I don't know about you, but as a parent I sometimes get into bad habits. One of these habits is a knee jerk reaction of saying no whenever my children ask me to do anything. 'No' is easier. It requires nothing of me and makes no messes. It is not inconvenient and I can continue on with whatever my plans were. And while 'no' can be a reasonable response sometimes, it is often just selfishness and thoughtlessness on my part.
This has been an area I've struggled with all my parenting life, but it has really been brought to the forefront of my mind this past week. A good friend of mine went to the Empowered to Connect conference a few weeks ago with Karyn Purvis. I had really wanted to go, but with J. being gone one weekend a month it just didn't seem wise for me to be gone one as well. (Plus, I could have made some more 'imaginary' friends into 'real' friends, so many people I know via the internet were there.) But, I've been hearing all about it and doing some reading and listening on my own. So much of it I already knew (or had known at one point), but it is a good reminder.
What has struck me most forcibly in my immediate situation is that children who have suffered trauma need to hear the word 'yes' a lot. The point being that young babies and children in stable situations hear the word 'yes' over and over and over. This makes sense to me as I think about how we all interact with G. and L. We are thrilled with everything they do. (Well, almost everything.) We applaud them, we smile at them, we laugh at their jokes and funny faces, we watch transfixed as they learn a new skill and cheer them on. These girls get the best of us all the time.
Would you consider me a horrible mother if I admit that this is not how I have treated my adopted children, even when they first came home? But, I'm realizing this is how they should have been treated. These are children who not only desperately need this kind of interaction, but have most likely never experienced it in their lives. When I think about all the times I've said 'no', without purpose and often not in a pleasant voice, to the two children in my house who are literally starved for something else, I cringe.
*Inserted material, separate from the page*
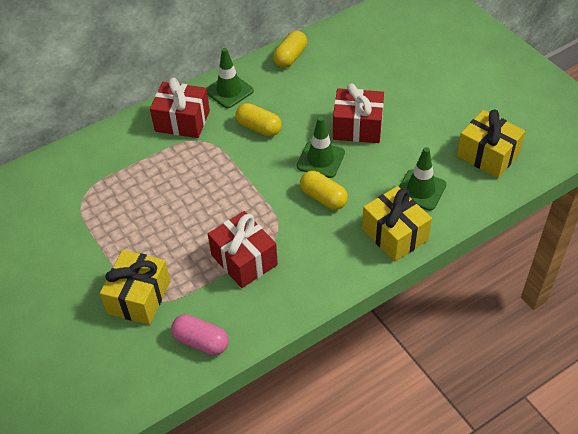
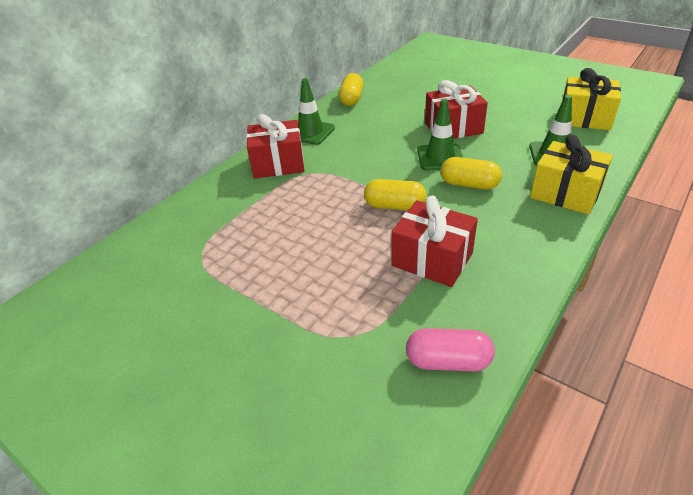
camera: 20 degrees left, 10 degrees down
(139, 297) = (333, 336): yellow gift -> none
(259, 128) = (360, 150): yellow capsule -> yellow capsule (394, 206)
I ask myself, would I want to attach to me? I'm not so sure I would.
I has been convicting and humbling. Parenting sends you to your knees. I resolved last week to make a change. I would say 'yes' as much as possible. I would begin to treat these two boys with the same wonder and amazement and joy as I treat the little girls. It is not always easy. I like to be in charge and I am having to learn to let go of some things. Clothing, for instance. I let TM wear the shorts and a t-shirt he put on yesterday, even though it was cold and rainy. If he was cold, he would change, and by not harping on it, I was able to tacitly say yes to his clothing choice and avoid yet one more strain on our relationship. I am learning to let go of the negotiables. I will say it again, it is not easy.
There was a bright spot yesterday morning to encourage me, though. My habit is to sit in bed, sipping coffee (delivered by J.) until I am sufficiently awake enough to attempt rising. I am often joined by a child, or two, or three, but TM has never been one of these children. Snuggling with mom--just because--has never been at the top of his list of desired activities. You can imagine my surprise, when through my waking blur, I realized that TM had bounded into bed and had lain his head on my shoulder and just sat there, his body still.